Dans son œuvre, l’artiste exprime sa foi chrétienne sans jamais défaillir grâce à ses moyens d’expression bien maîtrisés. C’est ainsi que pour Les communiantes Jill Galliéni sculpte, sur une ossature de grillage, un ensemble de dix sujets (en comptant la croix) et érige le tout en jouant avec un outil improbable, puisqu’immatériel, mais nécessaire : l’équilibre. L’artiste sculpte en un seul bloc avec des tissus blancs - dont de la dentelle et de la tarlatane - l’assise et le sujet : une agilité, une prouesse au regard des lois de la pesanteur. Est-ce pour des questions de moyens ou bien dans la nécessité de devoir faire ainsi et d’accepter les risques, de se mettre « en danger » ? C’est certainement pour les deux raisons énoncées. Le second outil de l’artiste, bien concret celui-là, est une aiguille qui lui permet de coudre afin de donner à ses Poupées du volume et du mouvement, et de broder pour enrichir l’expressivité des corps et de la croix. Le dessin, devenu broderie, révèle avec des fils de couleurs en coton les traits des visages, les silhouettes originales de chaque robe et les veines du bois de la croix. Pour certains détails, la broderie devient cicatrice indolore.
Chaque jour, chaque matin, Jill Gallieni se met en prière et ouvre son cahier. Initialement adressée à Sainte-Rita de Cascia, l’artiste écrit ses recommandations pieuses de façon linéaire ou en pavé à l’aide d’un stylo à encre colorée. Plus tard et sur les recommandations de la sainte italienne, elle adresse d’autres prières à la Vierge Marie d’où est issu le cahier Neuvaine à Marie qui défait les nœuds.
L’artiste écrit de façon totalement illisible, envahit l’intégralité des pages de chaque cahier, elle procède de la même façon pour ses prières sur feuilles volantes, et recouvre intégralement les feuilles d’une écriture linéaire ou composée en pavés afin de faire apparaître des croix latines dans des encadrements et des médaillons. Dans cette profusion d’écriture chargée en couleurs vives et qui oscille légèrement, l’artiste confère à ses prières une forme hors norme de dévotion incarnée : l’écriture est « vivante ».
Chez Jill Gallieni, tout est matière à vaciller, à nous faire également vaciller afin de laisser derrière soi des a priori inutiles concernant une expression résolument artistique. Quant à la rigueur, elle permet à Jill Gallieni de composer avec une écriture aussi libre ses cahiers de prières ainsi que ses sculptures de Poupées et l’autorise même à sculpter dans Les communiantes la Croix du Christ qui chavire d’émotion en embrassant ses jeunes croyantes.
Yves Sabourin
Biographie
Née à Aix en Provence en 1948, d’une mère américaine et d’un père français. Elle vit et travaille à Paris.

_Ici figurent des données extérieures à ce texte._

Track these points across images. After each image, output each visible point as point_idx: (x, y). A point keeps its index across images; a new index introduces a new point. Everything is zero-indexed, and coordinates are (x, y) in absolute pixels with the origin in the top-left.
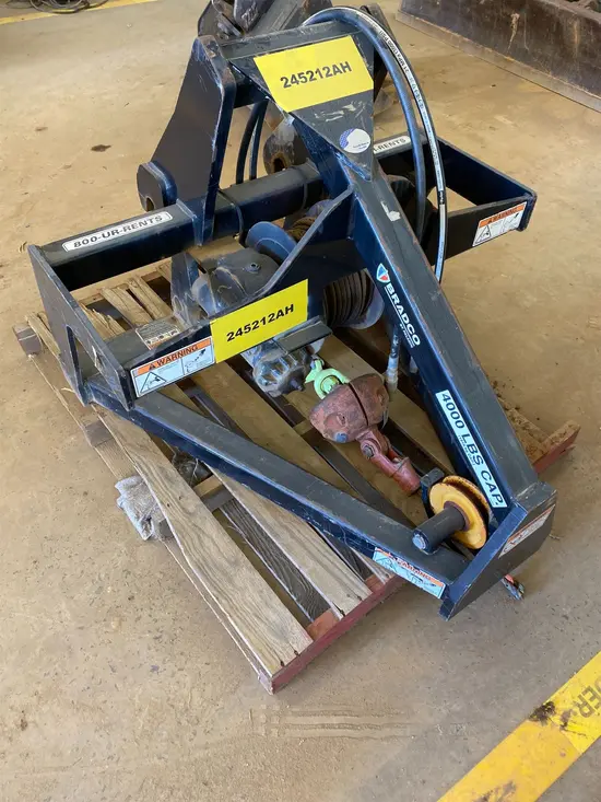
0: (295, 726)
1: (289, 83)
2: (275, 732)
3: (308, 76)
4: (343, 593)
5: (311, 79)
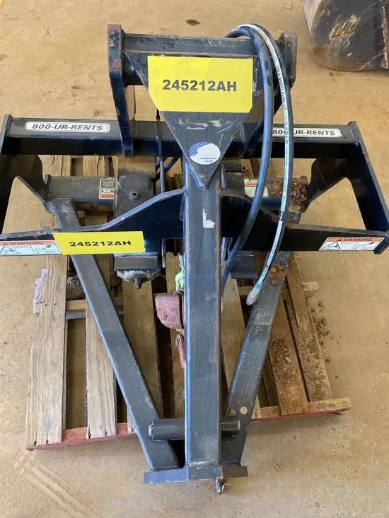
0: (34, 475)
1: (170, 86)
2: (22, 470)
3: (191, 85)
4: (99, 423)
5: (193, 88)
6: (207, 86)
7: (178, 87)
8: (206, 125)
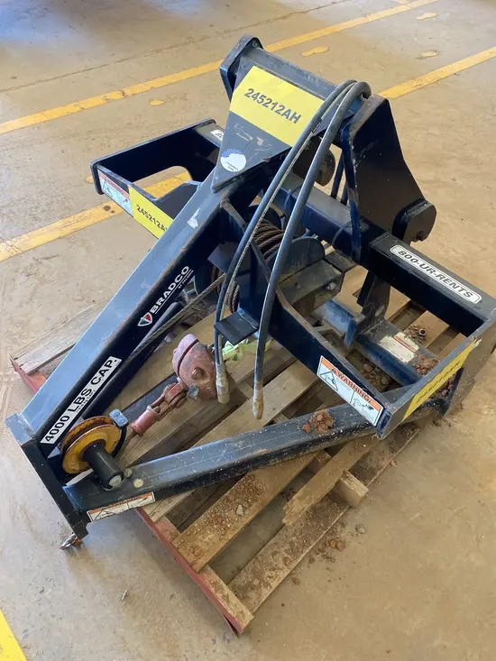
1: (251, 95)
3: (265, 101)
5: (265, 105)
6: (277, 108)
7: (255, 98)
8: (251, 138)
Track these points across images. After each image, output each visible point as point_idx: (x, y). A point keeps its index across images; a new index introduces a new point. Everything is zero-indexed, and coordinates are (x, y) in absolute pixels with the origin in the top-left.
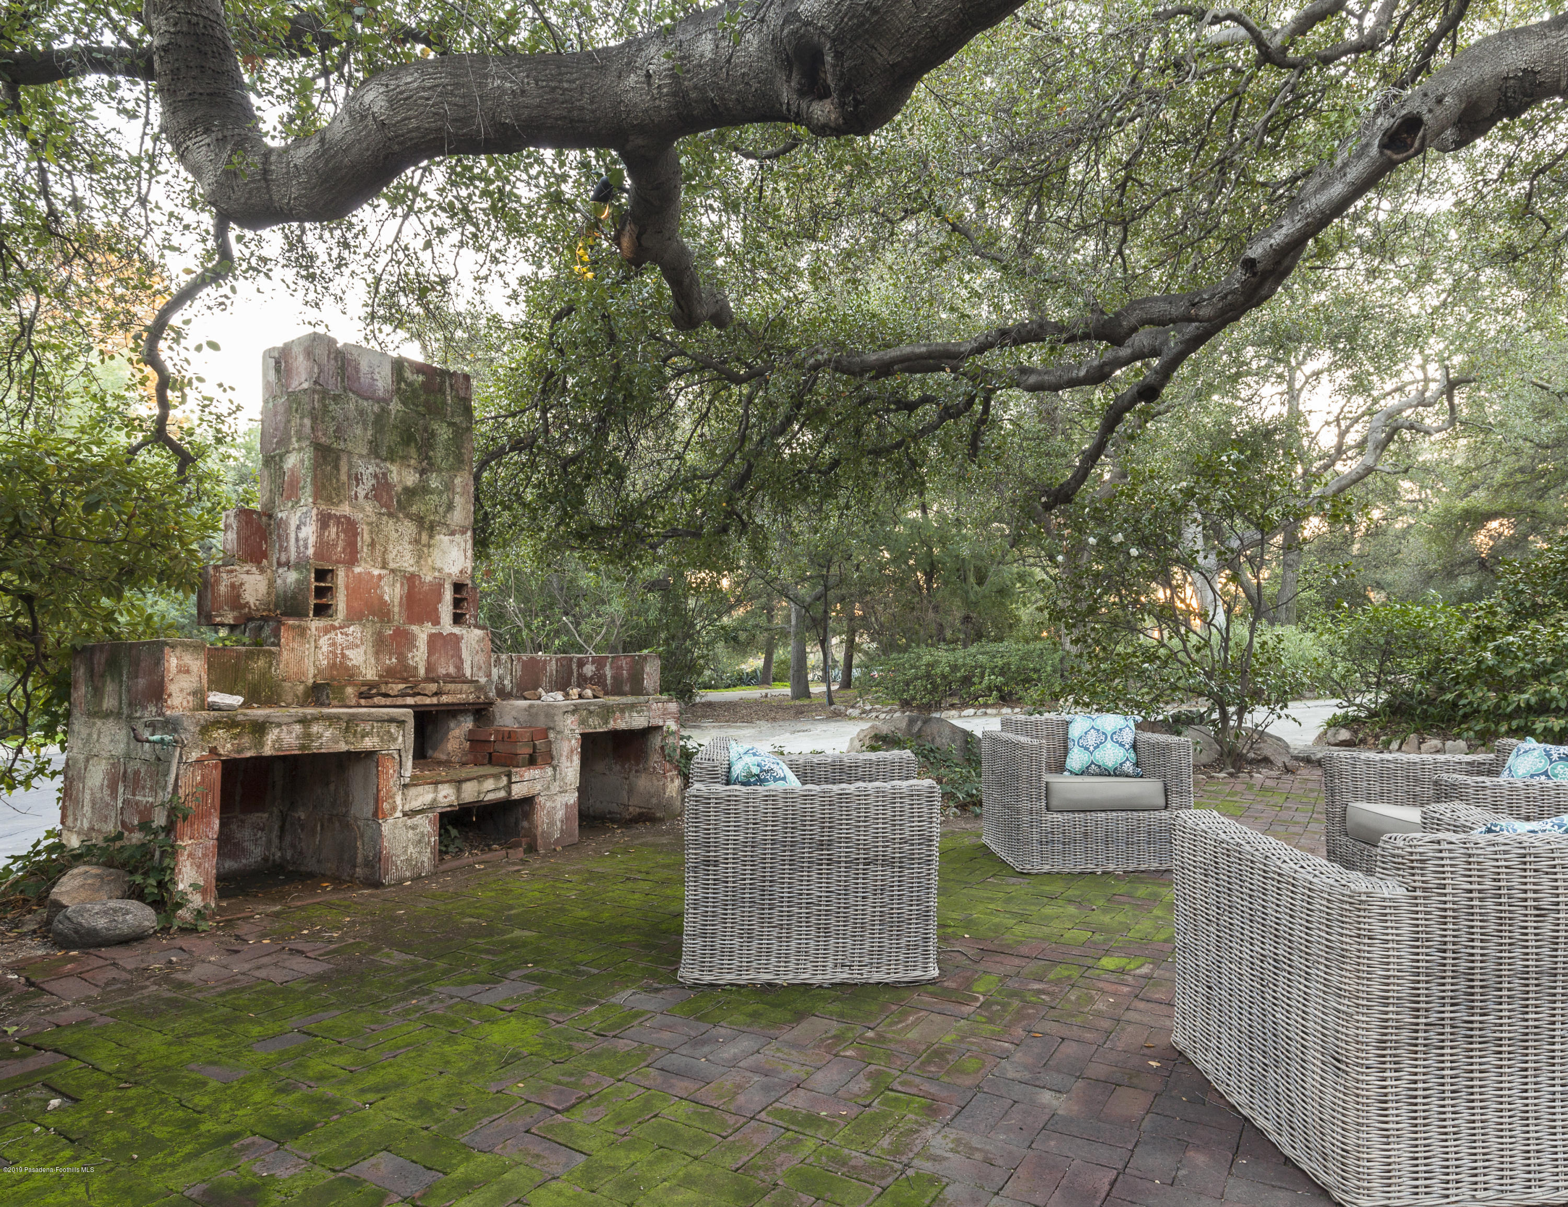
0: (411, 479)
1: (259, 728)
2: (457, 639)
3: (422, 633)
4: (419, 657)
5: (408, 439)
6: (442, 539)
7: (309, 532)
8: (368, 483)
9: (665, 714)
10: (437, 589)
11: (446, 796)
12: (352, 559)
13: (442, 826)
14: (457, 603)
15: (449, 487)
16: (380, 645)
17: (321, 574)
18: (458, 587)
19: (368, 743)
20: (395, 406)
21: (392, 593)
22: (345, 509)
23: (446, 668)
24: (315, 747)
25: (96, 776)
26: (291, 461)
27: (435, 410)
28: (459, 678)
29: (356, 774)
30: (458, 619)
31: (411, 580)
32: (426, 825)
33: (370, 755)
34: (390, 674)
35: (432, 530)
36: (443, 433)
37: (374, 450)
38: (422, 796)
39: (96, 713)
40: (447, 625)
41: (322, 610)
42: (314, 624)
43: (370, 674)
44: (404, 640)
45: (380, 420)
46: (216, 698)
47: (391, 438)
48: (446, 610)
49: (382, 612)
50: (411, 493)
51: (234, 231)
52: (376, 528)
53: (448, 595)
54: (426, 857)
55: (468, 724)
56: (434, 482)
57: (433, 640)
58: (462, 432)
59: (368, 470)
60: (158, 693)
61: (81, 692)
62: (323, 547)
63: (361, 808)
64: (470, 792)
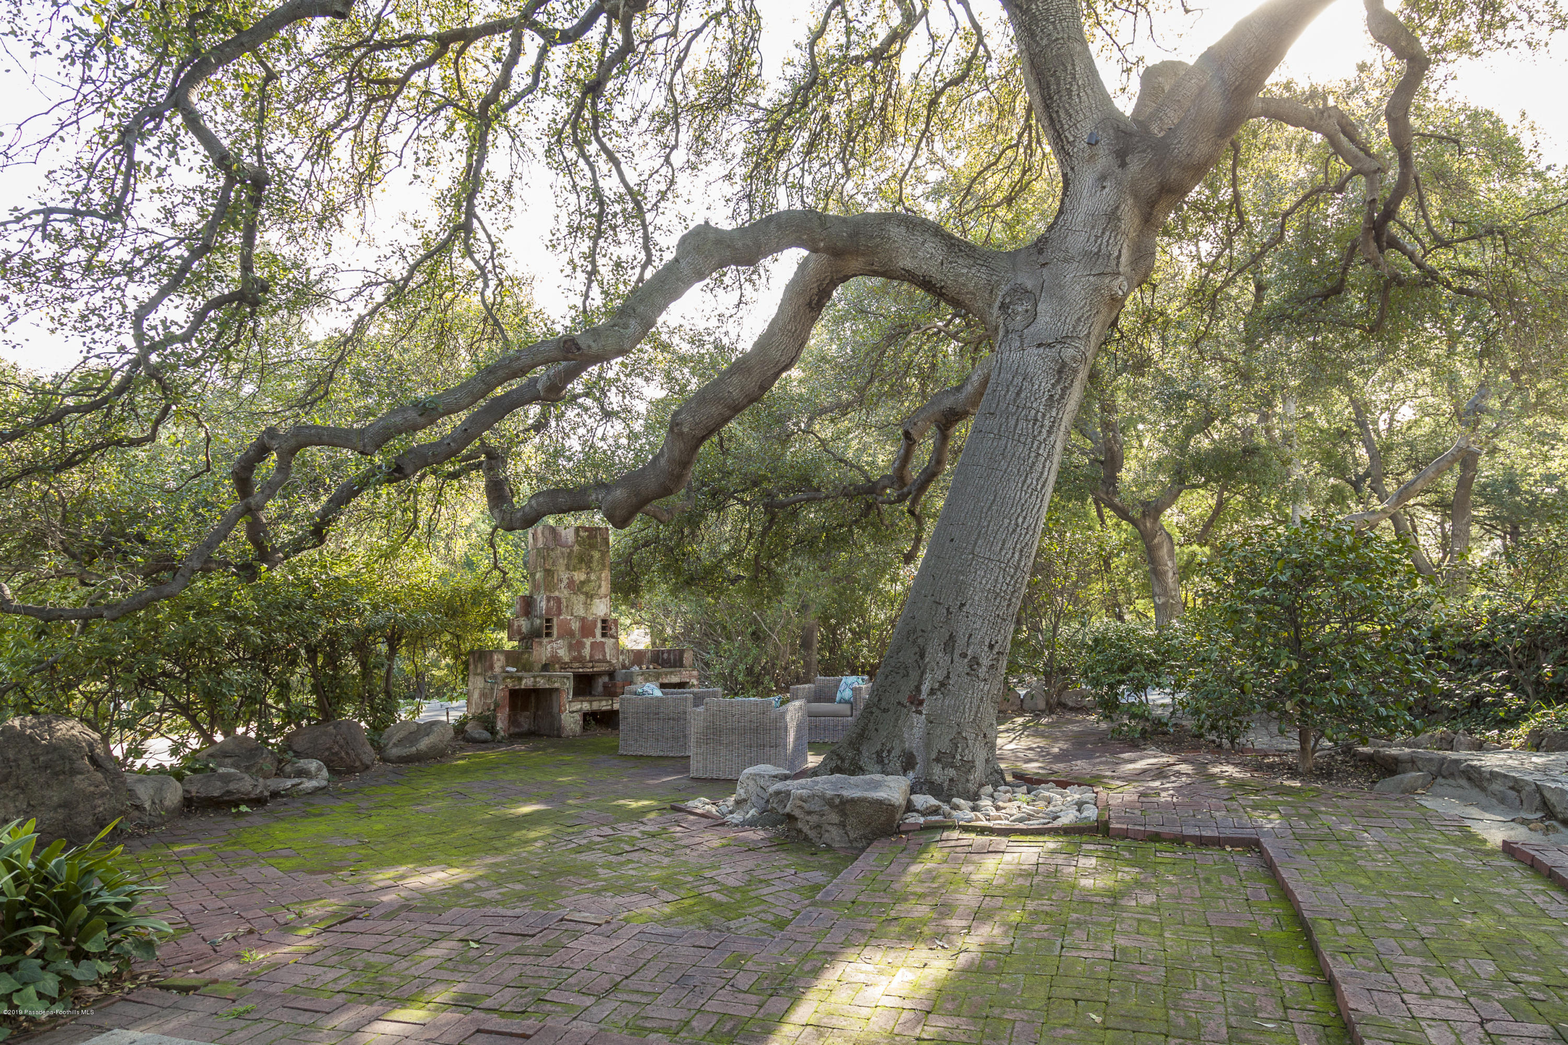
0: (583, 577)
1: (520, 679)
2: (603, 644)
3: (588, 642)
4: (587, 652)
5: (581, 560)
6: (596, 601)
7: (544, 604)
8: (565, 582)
9: (691, 676)
10: (595, 622)
11: (586, 706)
12: (559, 614)
13: (585, 720)
14: (603, 628)
15: (599, 578)
16: (570, 647)
17: (548, 621)
18: (604, 621)
19: (556, 685)
20: (576, 548)
21: (575, 626)
22: (557, 594)
23: (599, 656)
24: (538, 686)
25: (476, 695)
26: (538, 575)
27: (593, 547)
28: (604, 661)
29: (554, 696)
30: (604, 635)
31: (583, 620)
32: (578, 717)
33: (557, 689)
34: (575, 659)
35: (592, 597)
36: (596, 555)
37: (568, 568)
38: (577, 706)
39: (476, 674)
40: (599, 638)
41: (548, 635)
42: (545, 640)
43: (567, 659)
44: (581, 645)
45: (569, 556)
46: (509, 669)
47: (575, 561)
48: (598, 632)
49: (571, 634)
50: (583, 583)
51: (500, 531)
52: (568, 600)
53: (599, 625)
54: (578, 729)
55: (606, 679)
56: (593, 577)
57: (593, 645)
58: (604, 554)
59: (565, 576)
60: (491, 667)
61: (472, 667)
62: (548, 609)
63: (556, 710)
64: (596, 706)
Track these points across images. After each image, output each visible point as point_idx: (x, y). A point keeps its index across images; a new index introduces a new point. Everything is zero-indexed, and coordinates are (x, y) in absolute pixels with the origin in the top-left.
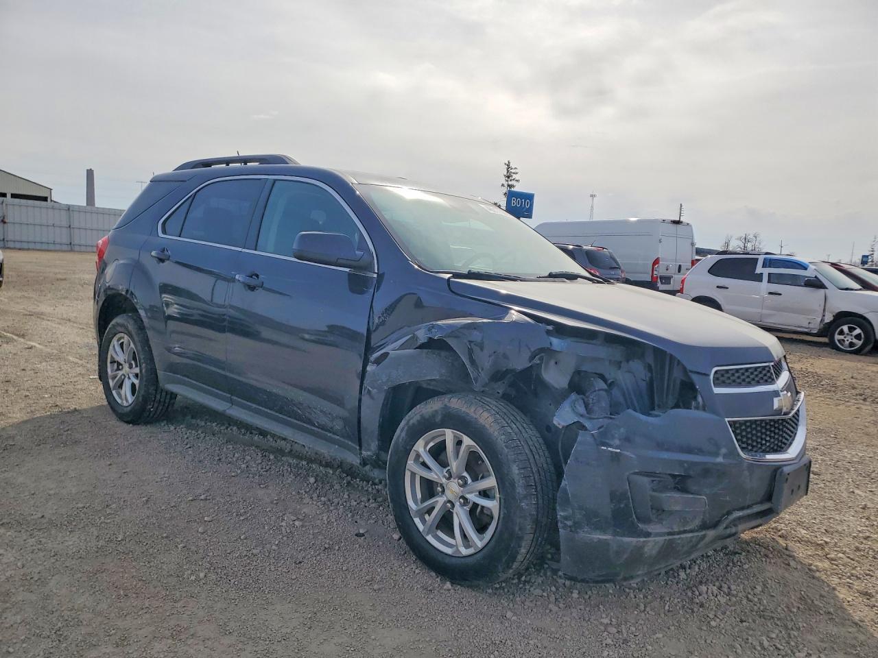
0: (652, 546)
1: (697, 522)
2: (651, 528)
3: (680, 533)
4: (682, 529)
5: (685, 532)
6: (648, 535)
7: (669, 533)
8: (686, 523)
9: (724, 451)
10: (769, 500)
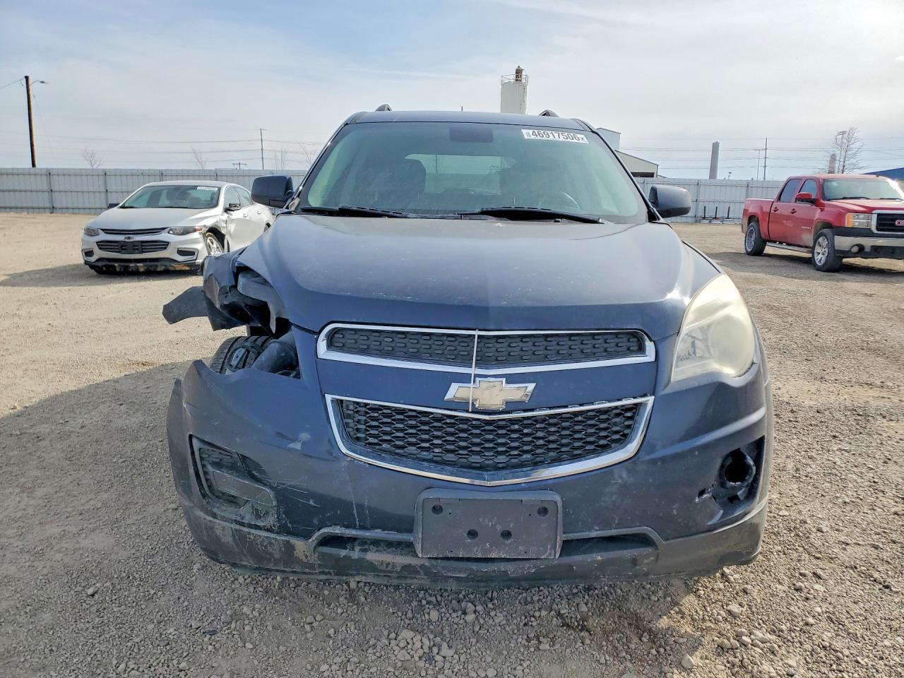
0: (220, 530)
1: (271, 520)
4: (254, 522)
5: (258, 528)
6: (214, 515)
7: (236, 522)
8: (258, 516)
9: (305, 436)
10: (410, 530)
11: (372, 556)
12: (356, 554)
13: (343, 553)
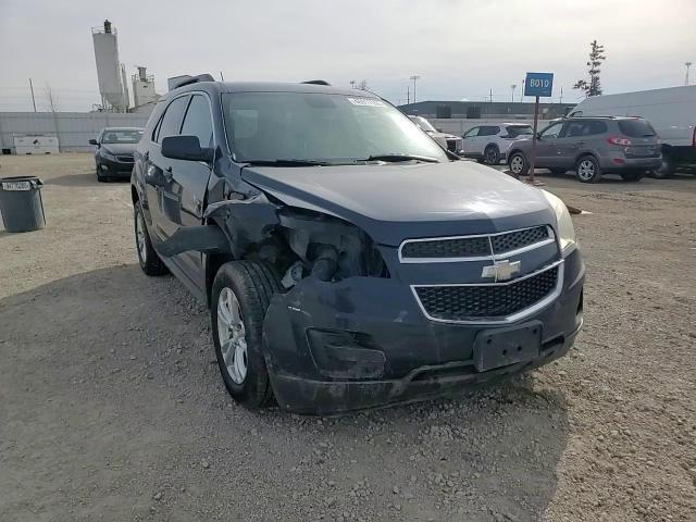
0: (337, 388)
1: (379, 372)
2: (335, 374)
3: (361, 380)
4: (364, 377)
5: (368, 379)
6: (330, 379)
7: (350, 380)
8: (367, 371)
9: (404, 313)
10: (471, 357)
11: (442, 380)
12: (432, 381)
13: (424, 382)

Depuis toujours Jill Galliéni utilise pour ses créations du tissu, avec lequel elle crée d’étranges sculptures-poupées, des groupes de poupées, puis aussi des dessins textiles.
Parallèlement elle a un autre travail qui sont « les prières », encre sur papier, où elle remplit des pages de mots incompréhensibles pour le regardeur qui ne peut y voir que des dessins, des enchevêtrements, mais qui sont en fait bien réellement des prières (sur cahier, comme présenté dans la vitrine, ou sur feuilles libres).
Les sculptures et dessins textiles sont représentés par Marie Finaz Gallery.
Les cahiers et prières par la Galerie Christian Berst.